━━━━━ Records for this exercise ━━━━━

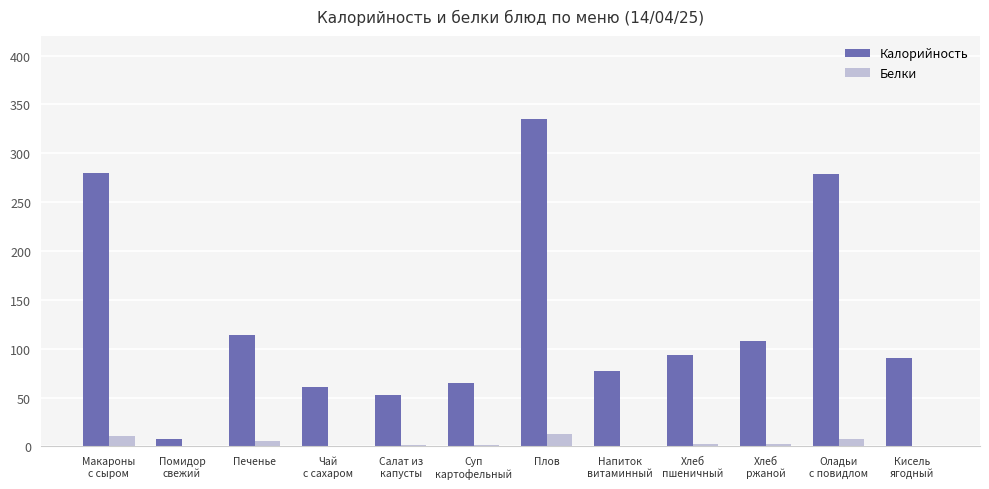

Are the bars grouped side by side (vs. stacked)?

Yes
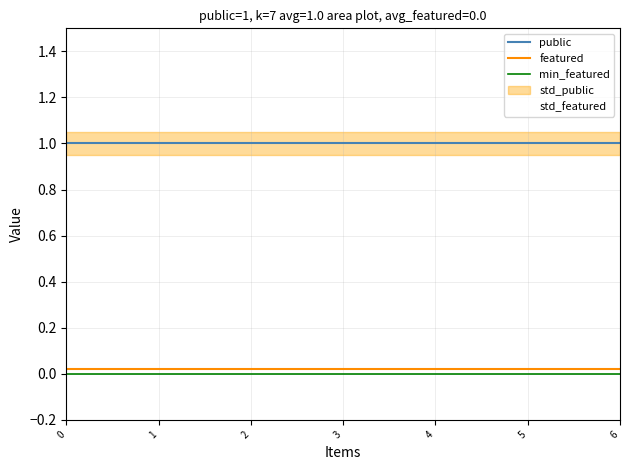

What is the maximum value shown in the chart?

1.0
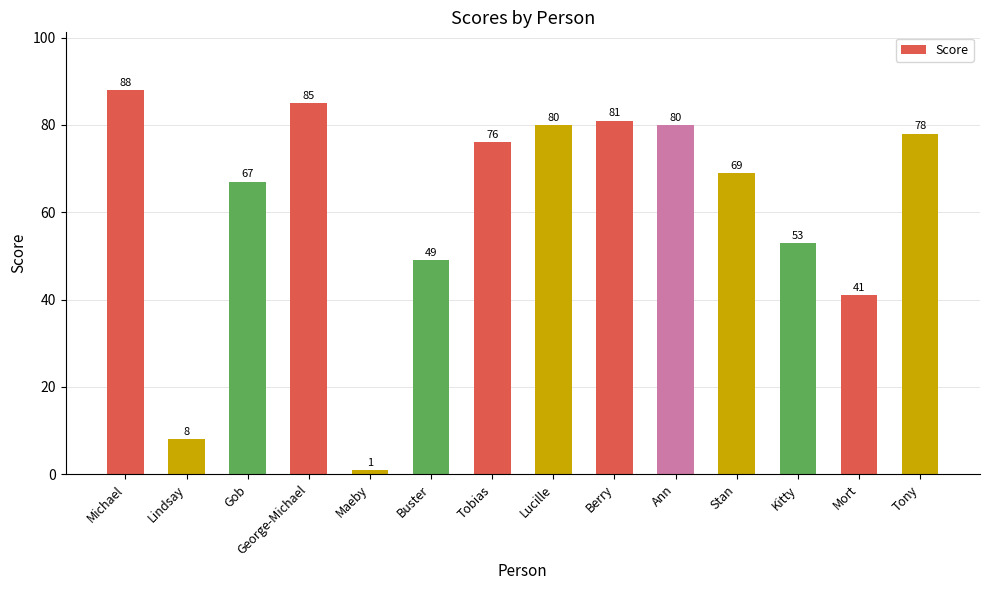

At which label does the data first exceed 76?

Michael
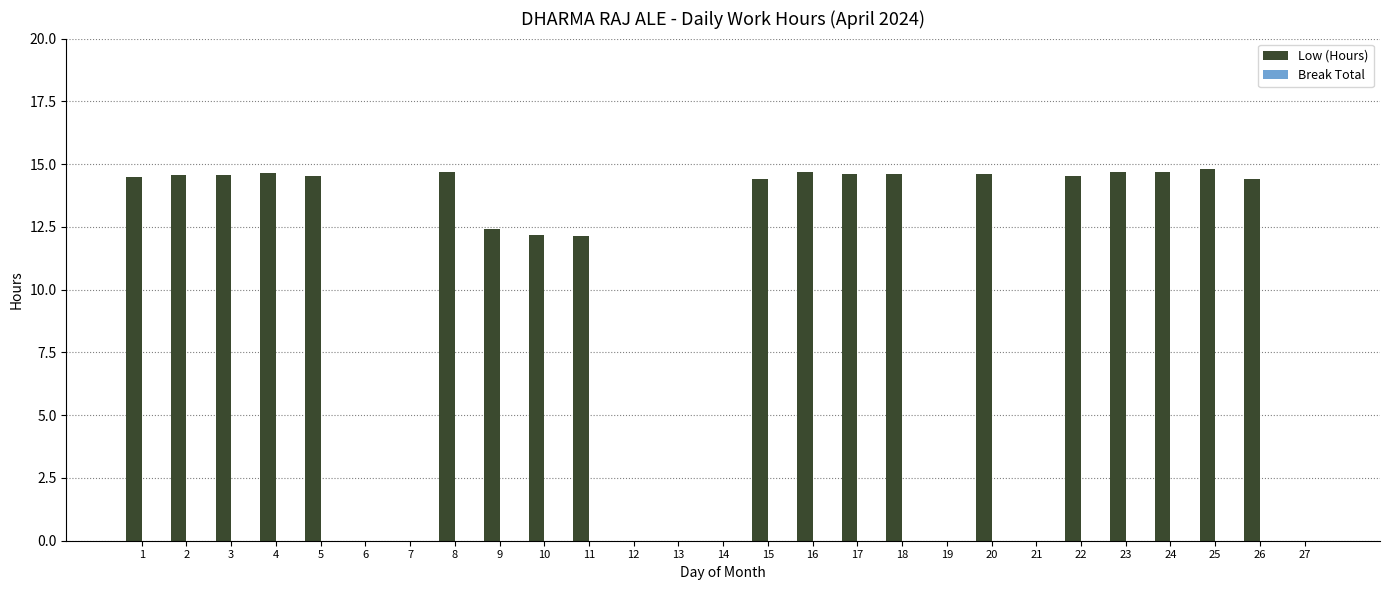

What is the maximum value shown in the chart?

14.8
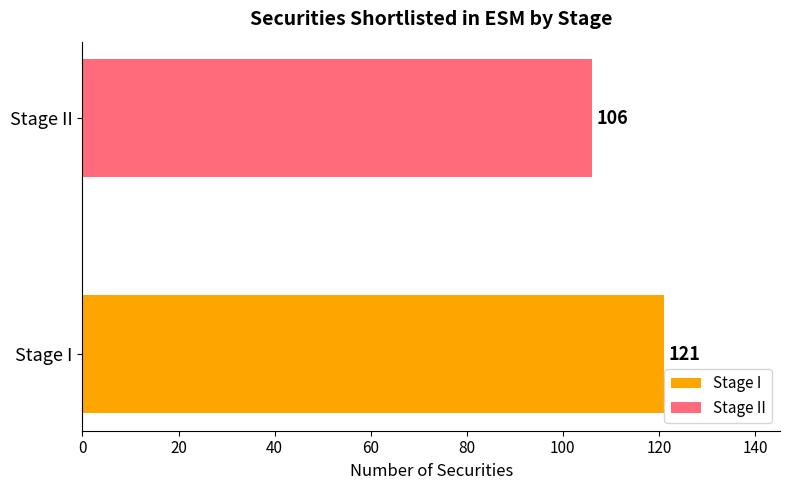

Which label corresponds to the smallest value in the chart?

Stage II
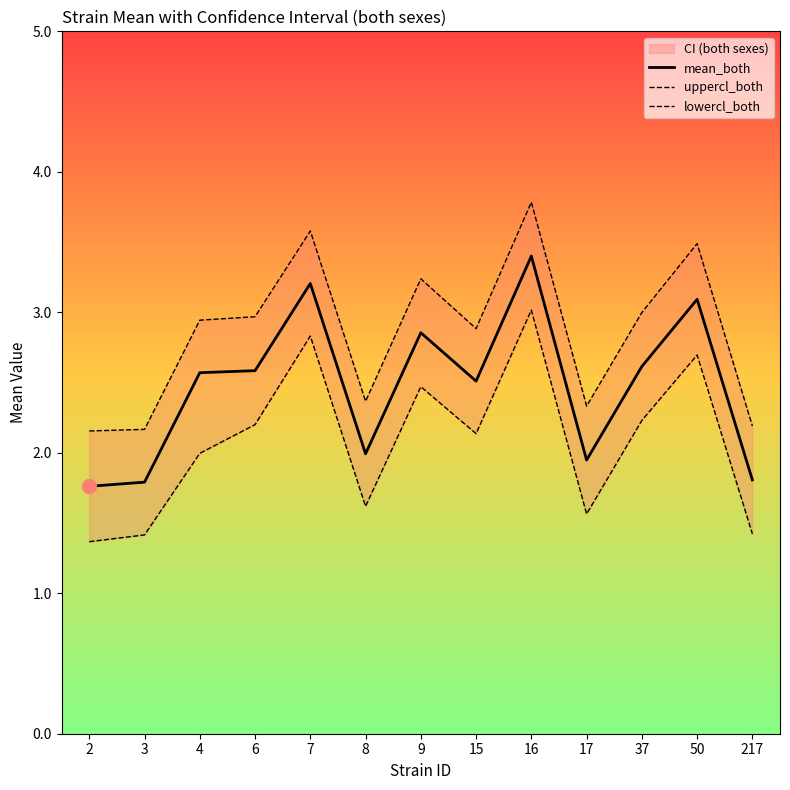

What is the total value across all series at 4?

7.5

━━━━━

- Assignment
Repeat every line of the records above word for word, leaving out the pictures.

- Answer to the exercise
Are the bars grouped side by side (vs. stacked)?

Yes

What is the maximum value shown in the chart?

1.0

At which label does the data first exceed 76?

Michael

What is the maximum value shown in the chart?

14.8

Which label corresponds to the smallest value in the chart?

Stage II

What is the total value across all series at 4?

7.5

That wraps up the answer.